A escolha de Augusto Aras para a Procuradoria-Geral da República gerou a pior reação até aqui na base mais fiel do bolsonarismo contra o presidente Jair Bolsonaro. Em tom alarmista, alguns dos principais militantes virtuais do bolsonarismo, sempre prontos a atacar reputações para defender o “Mito”, foram da negação ao desespero desde as notícias do favoritismo de Aras pela sempre demonizada imprensa até sua confirmação. Alguns já declararam seu divórcio em relação ao governo –atitude que pode mudar amanhã se forem “convencidos” dos méritos do escolhido.

Jair Bolsonaro, presidente da República, concede entrevista na portaria principal do Palácio da Alvorada

Foto: Dida Sampaio/Estadão

O rebuliço no núcleo duro do apoio ao presidente neutralizou até o veto robusto que ele fez a 19 artigos da Lei de Abuso de Autoridade. Pela primeira vez as redes sociais mais fiéis foram inclementes com o presidente, em mais um sinal de que a Lava Jato goza de mais prestígio que o presidente –como já mostrou pesquisa Datafolha que mostra popularidade de Sérgio Moro bem maior que a de Bolsonaro.

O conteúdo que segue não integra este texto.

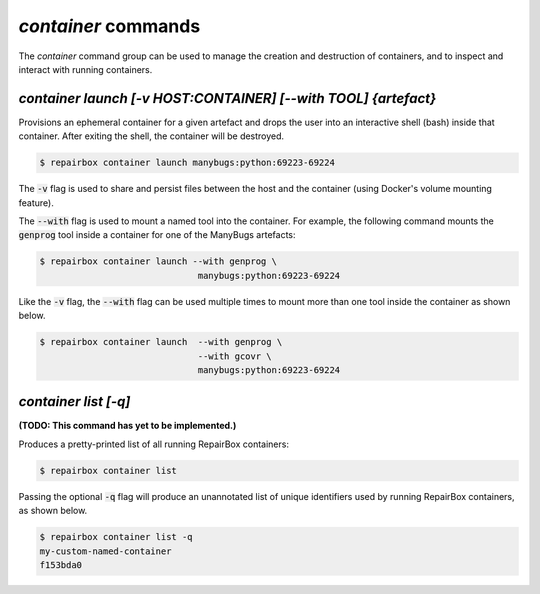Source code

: `container` commands
....................

The `container` command group can be used to manage the creation and
destruction of containers, and to inspect and interact with running containers.


`container launch [-v HOST:CONTAINER] [--with TOOL] {artefact}`
---------------------------------------------------------------

Provisions an ephemeral container for a given artefact and drops the user into
an interactive shell (bash) inside that container. After exiting the shell, the
container will be destroyed.

.. code-block:: bash

  $ repairbox container launch manybugs:python:69223-69224

The :code:`-v` flag is used to share and persist files between the host
and the container (using Docker's volume mounting feature).

The :code:`--with` flag is used to mount a named tool into the container.
For example, the following command mounts the :code:`genprog` tool inside
a container for one of the ManyBugs artefacts:

.. code-block:: bash

  $ repairbox container launch --with genprog \
                                manybugs:python:69223-69224

Like the :code:`-v` flag, the :code:`--with` flag can be used multiple times
to mount more than one tool inside the container as shown below.

.. code-block:: bash

  $ repairbox container launch  --with genprog \
                                --with gcovr \
                                manybugs:python:69223-69224


`container list [-q]`
---------------------

**(TODO: This command has yet to be implemented.)**

Produces a pretty-printed list of all running RepairBox containers:

.. code-block:: bash

  $ repairbox container list

Passing the optional :code:`-q` flag will produce an unannotated list of
unique identifiers used by running RepairBox containers, as shown below.

.. code-block:: bash

  $ repairbox container list -q
  my-custom-named-container
  f153bda0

Somada à imensa rejeição interna do Ministério Público Federal ao fato de Aras ter sido escolhido à revelia da lista tríplice da categoria, a revolta na base pode dificultar a atuação de Aras, mas não deve colocar em xeque suas chances de ser aprovado no Senado. Isso porque ele costurou apoio da base do PSL –que ficou calada com a escolha, sendo que há algumas semanas também fazia campanha contra ele– e também no chamado centrão, que vê excessos da Lava Jato e torce por um PGR menos ligado à operação.